Sobre idas, vindas e o silêncio água de Deus


Na ida conversamos quase que todo o tempo em francês. Minha prima tem um francês intermediário como o meu, apesar do meu estar mais destreinado. Tenho cuidado disso. Na volta, continuamos os assuntos da ida, com mais pausas dramáticas, silêncios confortantes e desconfortantes, revelações e confissões simples de quem tem intimidade pra isso e sabe do desejo do Bem. Sobre um assunto que durou muito, já na volta:

– Sabe uma coisa que não me acostumei ainda?... é que pra mim, tudo bem ir ao Sushinaka sozinho, ir a um boteco sozinho, ao cinema sozinho (aliás, até prefiro, dependendo do tipo do filme)... mas uma coisa me incomoda muito muito mesmo. É justamente isso... é chegar de uma viagem. A minha maior depressão é quando chego de qualquer lugar (principalmente de uma viagem mais longa) e tenho, instintivamente o reflexo de pegar o celular pra ligar, avisando que cheguei...

...

É aí que me dá o maior vazio, é aí que o real se apresenta mais cru, mais real, mais oco, mais menos:
pra quem? Pra quem mesmo eu devo ligar? Eu até sei pra quem quero, mas pra quem devo? Pra quem vou? Quem espera a minha ligação?

Silêncio no carro.

Este, nem confortante, nem desconfortante, apenas claro, límpido, verdadeiro, transparente.

Um silêncio água.

Toca o celular.
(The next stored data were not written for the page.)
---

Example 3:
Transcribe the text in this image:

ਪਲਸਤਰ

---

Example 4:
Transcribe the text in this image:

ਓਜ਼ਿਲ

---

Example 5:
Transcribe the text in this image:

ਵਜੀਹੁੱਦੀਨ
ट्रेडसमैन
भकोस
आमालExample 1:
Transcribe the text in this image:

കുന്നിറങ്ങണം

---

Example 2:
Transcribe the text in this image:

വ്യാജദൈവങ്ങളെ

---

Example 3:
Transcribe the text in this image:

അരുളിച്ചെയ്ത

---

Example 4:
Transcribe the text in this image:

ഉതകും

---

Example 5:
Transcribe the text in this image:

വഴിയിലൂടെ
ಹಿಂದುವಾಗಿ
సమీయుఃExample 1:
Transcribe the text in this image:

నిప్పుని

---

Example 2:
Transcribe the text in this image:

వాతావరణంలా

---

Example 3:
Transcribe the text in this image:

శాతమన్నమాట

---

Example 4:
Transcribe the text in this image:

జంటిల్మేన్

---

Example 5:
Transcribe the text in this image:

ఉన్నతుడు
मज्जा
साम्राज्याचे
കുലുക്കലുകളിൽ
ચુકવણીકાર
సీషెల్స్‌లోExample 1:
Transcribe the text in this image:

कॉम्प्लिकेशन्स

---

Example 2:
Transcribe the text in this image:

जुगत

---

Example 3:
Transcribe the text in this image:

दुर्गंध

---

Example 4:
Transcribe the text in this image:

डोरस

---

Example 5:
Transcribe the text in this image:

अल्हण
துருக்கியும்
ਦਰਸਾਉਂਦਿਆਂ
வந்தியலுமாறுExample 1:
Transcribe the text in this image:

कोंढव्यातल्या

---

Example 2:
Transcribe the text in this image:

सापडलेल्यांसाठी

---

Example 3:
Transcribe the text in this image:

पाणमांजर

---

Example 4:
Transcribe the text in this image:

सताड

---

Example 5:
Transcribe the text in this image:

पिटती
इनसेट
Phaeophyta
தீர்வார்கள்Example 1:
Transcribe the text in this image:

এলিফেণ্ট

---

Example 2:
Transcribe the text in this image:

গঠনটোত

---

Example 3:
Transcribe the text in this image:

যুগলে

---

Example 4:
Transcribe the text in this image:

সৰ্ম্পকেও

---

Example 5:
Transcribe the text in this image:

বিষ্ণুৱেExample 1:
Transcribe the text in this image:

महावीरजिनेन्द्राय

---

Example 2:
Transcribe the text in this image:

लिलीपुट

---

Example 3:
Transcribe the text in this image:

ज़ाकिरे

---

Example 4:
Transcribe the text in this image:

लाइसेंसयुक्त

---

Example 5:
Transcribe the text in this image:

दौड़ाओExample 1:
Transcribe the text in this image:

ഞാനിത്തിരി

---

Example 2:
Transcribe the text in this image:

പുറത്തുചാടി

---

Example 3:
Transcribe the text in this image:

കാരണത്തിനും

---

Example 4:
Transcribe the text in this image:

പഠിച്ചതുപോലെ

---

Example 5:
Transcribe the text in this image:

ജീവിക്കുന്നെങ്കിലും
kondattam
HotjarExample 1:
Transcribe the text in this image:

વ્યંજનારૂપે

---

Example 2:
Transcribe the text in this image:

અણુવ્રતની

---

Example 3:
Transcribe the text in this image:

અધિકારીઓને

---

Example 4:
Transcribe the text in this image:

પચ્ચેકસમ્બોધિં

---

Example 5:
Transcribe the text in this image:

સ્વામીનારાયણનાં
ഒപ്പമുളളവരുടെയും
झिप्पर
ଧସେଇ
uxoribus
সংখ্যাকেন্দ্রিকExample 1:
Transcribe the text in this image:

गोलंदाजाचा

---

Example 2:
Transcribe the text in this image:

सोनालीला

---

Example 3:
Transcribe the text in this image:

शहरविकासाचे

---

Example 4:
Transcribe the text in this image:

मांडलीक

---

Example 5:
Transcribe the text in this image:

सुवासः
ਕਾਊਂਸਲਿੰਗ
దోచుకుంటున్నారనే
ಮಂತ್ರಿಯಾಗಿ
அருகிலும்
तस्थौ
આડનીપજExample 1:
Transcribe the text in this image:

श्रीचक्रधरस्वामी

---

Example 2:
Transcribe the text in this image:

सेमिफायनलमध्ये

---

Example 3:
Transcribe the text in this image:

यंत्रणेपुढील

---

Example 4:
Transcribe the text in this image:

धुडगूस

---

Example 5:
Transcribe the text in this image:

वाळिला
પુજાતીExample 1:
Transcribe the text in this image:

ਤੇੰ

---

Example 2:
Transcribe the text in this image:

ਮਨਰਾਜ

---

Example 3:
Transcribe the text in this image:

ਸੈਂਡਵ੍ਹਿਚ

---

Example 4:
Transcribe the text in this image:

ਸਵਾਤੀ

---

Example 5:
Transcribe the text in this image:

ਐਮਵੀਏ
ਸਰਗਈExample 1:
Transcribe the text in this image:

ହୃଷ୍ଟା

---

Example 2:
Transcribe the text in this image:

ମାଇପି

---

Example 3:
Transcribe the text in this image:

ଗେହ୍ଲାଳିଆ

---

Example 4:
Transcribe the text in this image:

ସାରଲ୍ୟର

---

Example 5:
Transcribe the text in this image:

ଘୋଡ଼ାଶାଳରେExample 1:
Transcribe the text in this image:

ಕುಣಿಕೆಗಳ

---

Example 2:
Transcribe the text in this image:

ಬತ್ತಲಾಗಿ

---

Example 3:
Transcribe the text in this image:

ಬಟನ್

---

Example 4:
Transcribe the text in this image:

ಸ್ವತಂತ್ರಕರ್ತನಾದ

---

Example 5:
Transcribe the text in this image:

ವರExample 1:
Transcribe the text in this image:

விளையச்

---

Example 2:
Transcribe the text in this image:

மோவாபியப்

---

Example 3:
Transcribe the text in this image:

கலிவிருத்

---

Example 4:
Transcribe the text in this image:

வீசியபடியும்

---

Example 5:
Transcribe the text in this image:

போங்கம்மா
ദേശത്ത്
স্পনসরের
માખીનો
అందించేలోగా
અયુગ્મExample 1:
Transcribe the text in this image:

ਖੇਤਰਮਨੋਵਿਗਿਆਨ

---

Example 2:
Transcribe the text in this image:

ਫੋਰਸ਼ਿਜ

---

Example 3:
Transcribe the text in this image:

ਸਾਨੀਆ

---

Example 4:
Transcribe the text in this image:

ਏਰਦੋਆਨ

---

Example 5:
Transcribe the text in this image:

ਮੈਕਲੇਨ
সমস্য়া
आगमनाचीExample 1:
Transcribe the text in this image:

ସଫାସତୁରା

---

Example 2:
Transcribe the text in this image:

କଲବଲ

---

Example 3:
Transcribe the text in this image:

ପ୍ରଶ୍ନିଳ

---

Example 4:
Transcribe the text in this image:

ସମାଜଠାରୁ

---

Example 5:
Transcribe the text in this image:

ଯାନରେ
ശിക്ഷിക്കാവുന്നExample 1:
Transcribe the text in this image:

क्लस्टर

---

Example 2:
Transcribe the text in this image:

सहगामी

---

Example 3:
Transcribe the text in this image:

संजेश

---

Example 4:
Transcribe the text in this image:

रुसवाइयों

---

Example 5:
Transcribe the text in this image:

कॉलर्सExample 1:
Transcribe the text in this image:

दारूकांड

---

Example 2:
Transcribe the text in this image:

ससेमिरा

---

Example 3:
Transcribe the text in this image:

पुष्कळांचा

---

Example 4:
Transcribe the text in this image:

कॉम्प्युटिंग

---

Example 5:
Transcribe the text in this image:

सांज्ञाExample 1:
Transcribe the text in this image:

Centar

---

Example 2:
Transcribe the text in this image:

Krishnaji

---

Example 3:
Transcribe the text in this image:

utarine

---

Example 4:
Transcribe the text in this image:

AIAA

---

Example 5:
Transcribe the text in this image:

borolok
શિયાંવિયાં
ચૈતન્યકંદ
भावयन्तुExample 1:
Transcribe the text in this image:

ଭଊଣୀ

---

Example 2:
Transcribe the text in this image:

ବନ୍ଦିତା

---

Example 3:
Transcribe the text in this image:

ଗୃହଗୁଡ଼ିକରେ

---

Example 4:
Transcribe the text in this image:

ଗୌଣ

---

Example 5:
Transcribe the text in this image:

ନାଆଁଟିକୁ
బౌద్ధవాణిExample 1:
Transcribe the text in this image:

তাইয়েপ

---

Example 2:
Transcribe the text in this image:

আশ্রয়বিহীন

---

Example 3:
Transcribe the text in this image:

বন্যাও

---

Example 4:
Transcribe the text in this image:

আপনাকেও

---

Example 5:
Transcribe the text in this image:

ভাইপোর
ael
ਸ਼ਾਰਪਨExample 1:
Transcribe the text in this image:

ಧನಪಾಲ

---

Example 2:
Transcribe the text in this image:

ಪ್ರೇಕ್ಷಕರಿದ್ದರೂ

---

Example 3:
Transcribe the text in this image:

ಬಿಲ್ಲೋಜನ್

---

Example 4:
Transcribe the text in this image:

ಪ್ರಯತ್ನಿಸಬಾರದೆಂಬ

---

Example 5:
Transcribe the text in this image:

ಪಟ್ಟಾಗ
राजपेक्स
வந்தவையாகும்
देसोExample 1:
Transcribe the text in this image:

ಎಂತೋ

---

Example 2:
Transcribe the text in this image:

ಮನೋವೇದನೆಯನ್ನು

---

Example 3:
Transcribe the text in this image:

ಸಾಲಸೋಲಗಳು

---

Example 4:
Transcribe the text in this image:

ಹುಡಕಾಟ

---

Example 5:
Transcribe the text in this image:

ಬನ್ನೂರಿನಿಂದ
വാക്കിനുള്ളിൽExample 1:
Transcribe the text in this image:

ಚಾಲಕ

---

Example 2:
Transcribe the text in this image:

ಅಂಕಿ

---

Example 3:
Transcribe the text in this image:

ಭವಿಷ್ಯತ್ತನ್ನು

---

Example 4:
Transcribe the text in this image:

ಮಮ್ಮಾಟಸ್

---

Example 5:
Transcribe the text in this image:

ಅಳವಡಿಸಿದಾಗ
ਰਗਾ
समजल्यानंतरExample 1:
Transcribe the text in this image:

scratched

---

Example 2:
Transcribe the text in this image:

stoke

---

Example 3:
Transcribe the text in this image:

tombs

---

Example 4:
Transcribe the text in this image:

Atendo e é Alessandra, esposa do meu primo:

–Ei Lê! Que saudade! Vocês voltaram de viagem? Aqui, deixa eu te ligar assim que chegar! Estou na estrada, pode ser?

Desligo. E minha prima:

–Hoje você tem pra quem ligar.

Outro silêncio água.

Engraçado como Deus liga pra gente até pelo celular, né?